Public relations is a superior business discipline to marketing and it makes sense for the latter discipline to report to the former within organisations.
The main reason for this is that public relations is dedicated to the entire, holistic relationship between an organisation and its stakeholders. It is sensitive to all the factors that impact on the nature of that relationship. These could include:
- the qualities/characteristics of products or services
- regulatory and legal issues
- the ‘eco-balance’ of relationships between a diversity of stakeholders.
Marketing, on the other hand, is focused on developing and selling products and services to make a profit for organisations. Its remit is much narrower and is less concerned with the bigger reputational picture.
A stronger focus on marketing than public relations/reputation management puts organisations at a huge risk. The lure of the fast buck is the Holy Grail. In the longer term, this can lead to compromised relationships with any number of stakeholders.
Public relations is just as driven by business imperatives as marketing.

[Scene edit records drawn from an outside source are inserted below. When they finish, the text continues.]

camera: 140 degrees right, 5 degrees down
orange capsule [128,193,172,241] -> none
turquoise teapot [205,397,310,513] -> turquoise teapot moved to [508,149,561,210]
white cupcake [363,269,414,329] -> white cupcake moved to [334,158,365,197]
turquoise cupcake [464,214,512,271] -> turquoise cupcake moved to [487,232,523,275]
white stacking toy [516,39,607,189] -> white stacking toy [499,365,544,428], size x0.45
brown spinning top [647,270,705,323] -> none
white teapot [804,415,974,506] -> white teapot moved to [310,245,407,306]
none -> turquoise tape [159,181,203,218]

Inherently, however, it is playing a bigger game. Without good stakeholder relationships an organisation will not only fail to achieve its profit objectives, it will have trouble simply existing. A case in point is the Australian Wheat Board, which failed to listen to good public relations advice whilst prioritising profit.

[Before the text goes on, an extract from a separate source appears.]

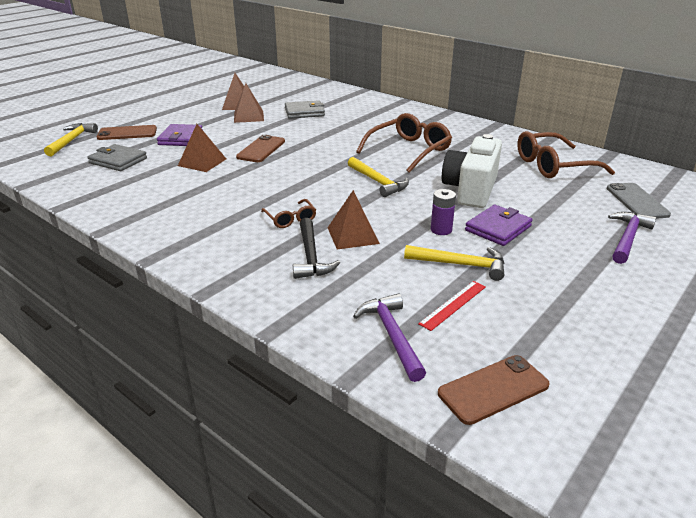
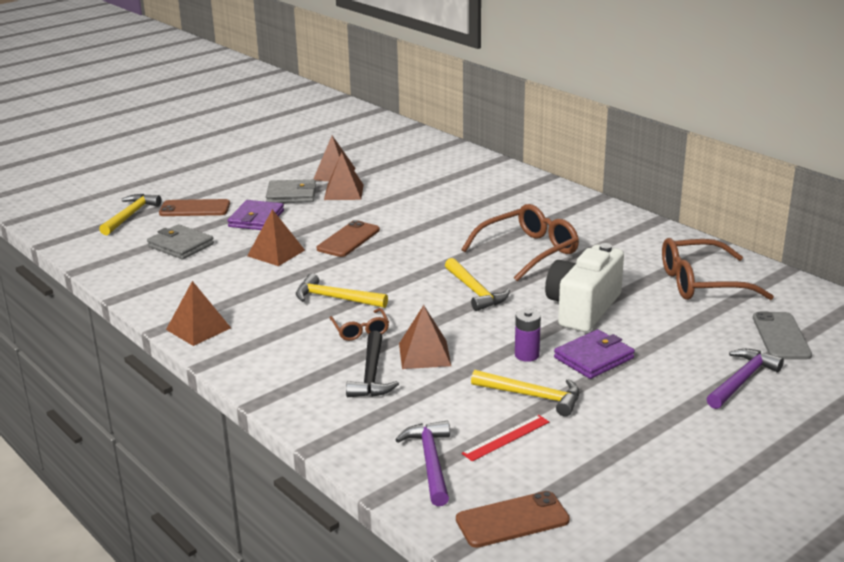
camera: 10 degrees right, 5 degrees down
grey wallet [285,100,325,119] -> grey wallet moved to [266,179,316,203]
none -> brown pyramid [166,281,231,346]
none -> yellow hammer [296,273,388,308]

Ethics plays a much more important role in public relations than it does in marketing, too. Look at fast food and alcopops. Marketers invented these products and have been reported any number of times for promoting them unethically. Two contexts are junk food advertising aimed at children and encouraging minors to drink alcohol.
Social responsibility is not one of marketers’ highest priorities…
Another important strategic difference between public relations and marketing is the way both ‘communicate’ with organisational stakeholders.
On the one hand, marketers talk with stakeholders/customers-potential customers to help them develop products and services that will sell. It is a one-dimensional communication relationship.
Public relations, on the other hand, listens to stakeholders to hear what they have to say about the organisation as a whole. The purpose of gaining this information is to advise the organisation how it can not only communicate more effectively with the stakeholders, but how it may evolve itself so it more closely meets its stakeholder needs.
The public relations version of communication, then, is more rounded and more profound. It is about exchanging information for a more balanced, mutually beneficial relationship.
Without good public relations, no matter what the potency of its marketing, an organisation will struggle to meet its organisational objectives.
Craig Pearce is a freelance public relations professional. You can see his blog at www.craigpearce.info.
Mumbrella’s Tim Burrowes adds: We welcome guest postings from all directions, and I’m happy to post thought-provoking pieces regardless of whether I agree with them, so long as they are interestingly argued. This is an example of that.
My view is that (although there are plenty of exceptions), PR and marketing are both a means to an end – to help companies profitably sell stuff to punters. Marketing is closer to that end than PR.